Hence, as the power is related to the velocity and as the latter is almost not affected by the stability order (see for example y-axis of the phase portraits in Fig. 11), no power decrease is observed in this case (Fig. 13). In other words, the displacement magnitude decrease actually affects the energy harvested per period, but such an effect is counter-balanced by the higher frequency. Still, the frequency range above a critical power limit for an electronic device to operate is significantly magnified by the use of high-order multistable systems.

Fig. 14
figure 14

Possible experimental implementation for variable multistability order

8 Conclusion and future works

This study analytically and numerically investigated the behavior of multistable oscillators in the framework of energy harvesting. More precisely, the novelty brought by this paper is to provide a generalized, unified approach for comparing and optimizing a multistable system whatever its multistability order, along with a discussion on the optimal placement of the equilibrium positions (potential wells and peaks).

The first step consisted in deriving a generalized force potential expression (whatever the order of multistability) allowing shaping it to ensure proper operation by ensuring that all potential wells and peaks have the same value. Then, a generalized model for deriving the dynamic behavior of the device was proposed based on the harmonic balance method at the excitation frequency.

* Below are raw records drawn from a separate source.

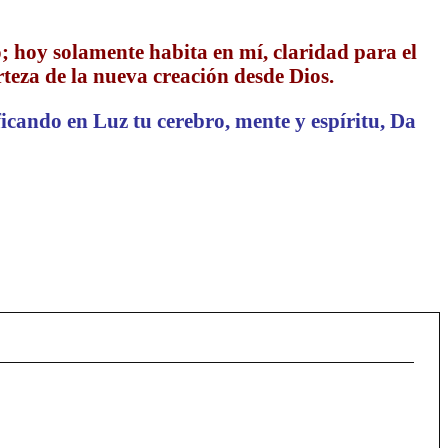
o; hoy solamente habita en mí, claridad para el
teza de la nueva creación desde Dios.
ficando en Luz tu cerebro, mente y espíritu, Da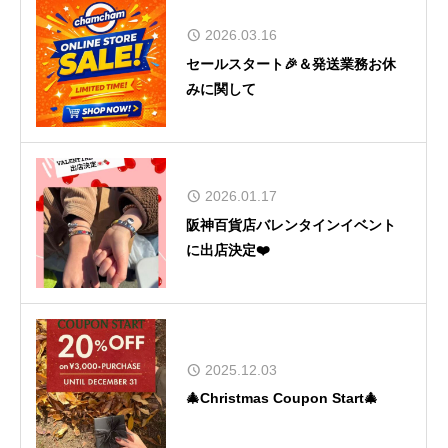
2026.03.16
セールスタート🎉＆発送業務お休
みに関して
2026.01.17
阪神百貨店バレンタインイベント
に出店決定❤️
2025.12.03
🎄Christmas Coupon Start🎄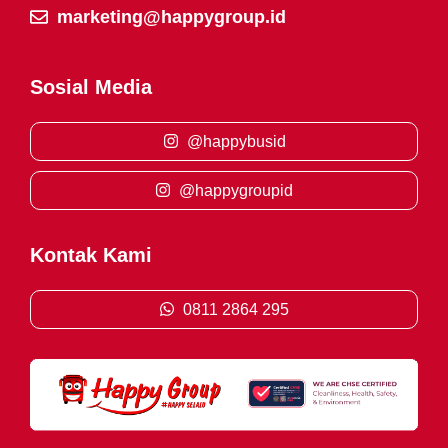
marketing@happygroup.id
Sosial Media
@happybusid
@happygroupid
Kontak Kami
0811 2864 295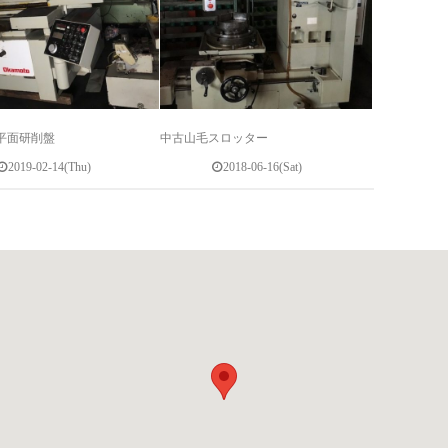
平面研削盤
中古山毛スロッター
2019-02-14(Thu)
2018-06-16(Sat)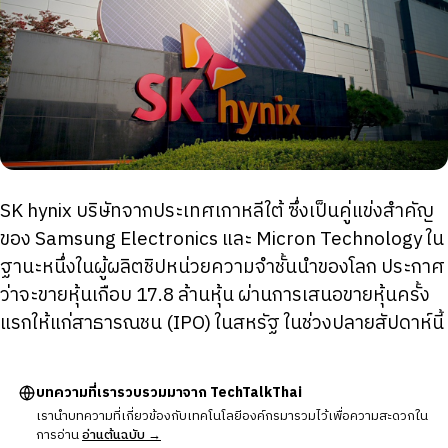
SK hynix บริษัทจากประเทศเกาหลีใต้ ซึ่งเป็นคู่แข่งสำคัญ
ของ Samsung Electronics และ Micron Technology ใน
ฐานะหนึ่งในผู้ผลิตชิปหน่วยความจำชั้นนำของโลก ประกาศ
ว่าจะขายหุ้นเกือบ 17.8 ล้านหุ้น ผ่านการเสนอขายหุ้นครั้ง
แรกให้แก่สาธารณชน (IPO) ในสหรัฐ ในช่วงปลายสัปดาห์นี้
บทความที่เรารวบรวมมาจาก TechTalkThai
เรานำบทความที่เกี่ยวข้องกับเทคโนโลยีองค์กรมารวมไว้เพื่อความสะดวกใน
การอ่าน
อ่านต้นฉบับ →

Results, confirmed through numerical implementation of the global motion equation, demonstrated that increasing the multistability order yields a magnified operating frequency range, in spite of decreasing the maximal vibration amplitude because of the polynomial increase of the force expression near the extreme stable positions. Hence, inter-well oscillation can be easier to reach which would be suitable for energy harvesting from low-level excitations or far away from the small signal resonance frequency. Nevertheless, in terms of power generation that may depend on the velocity, such a displacement magnitude reduction does not impede the operations of the device for the purpose of energy harvesting, as the vibration magnitude decrease is compensated by the higher operating frequency.

Based on these analytical and numerical investigations, next steps will consist in designing an actual energy harvesting system featuring the calculated equilibrium positions and assessing the real performance of the device. To do so, nonlinear magnetic interactions through the use of several magnets on a base interacting repulsively or attractively with a magnet at the free end of a cantilever beam can be considered. More particularly, and for a fair comparison in an applicative point of view, a comparative analysis with repositionable and moveable magnets can be considered (as for instance depicted in Fig. 14). Furthermore, analytical investigations to link the actual equilibrium positions with respect to the magnet placement, through the analysis of the magnetic and restoring forces, should also be performed to validate the tailoring results. Finally, the effect of energy harvesting, out of the scope of this paper, should ultimately be taken into account to evaluate the consequence of the damping effect/electromechanical force induced by the harvesting process (for example on stability).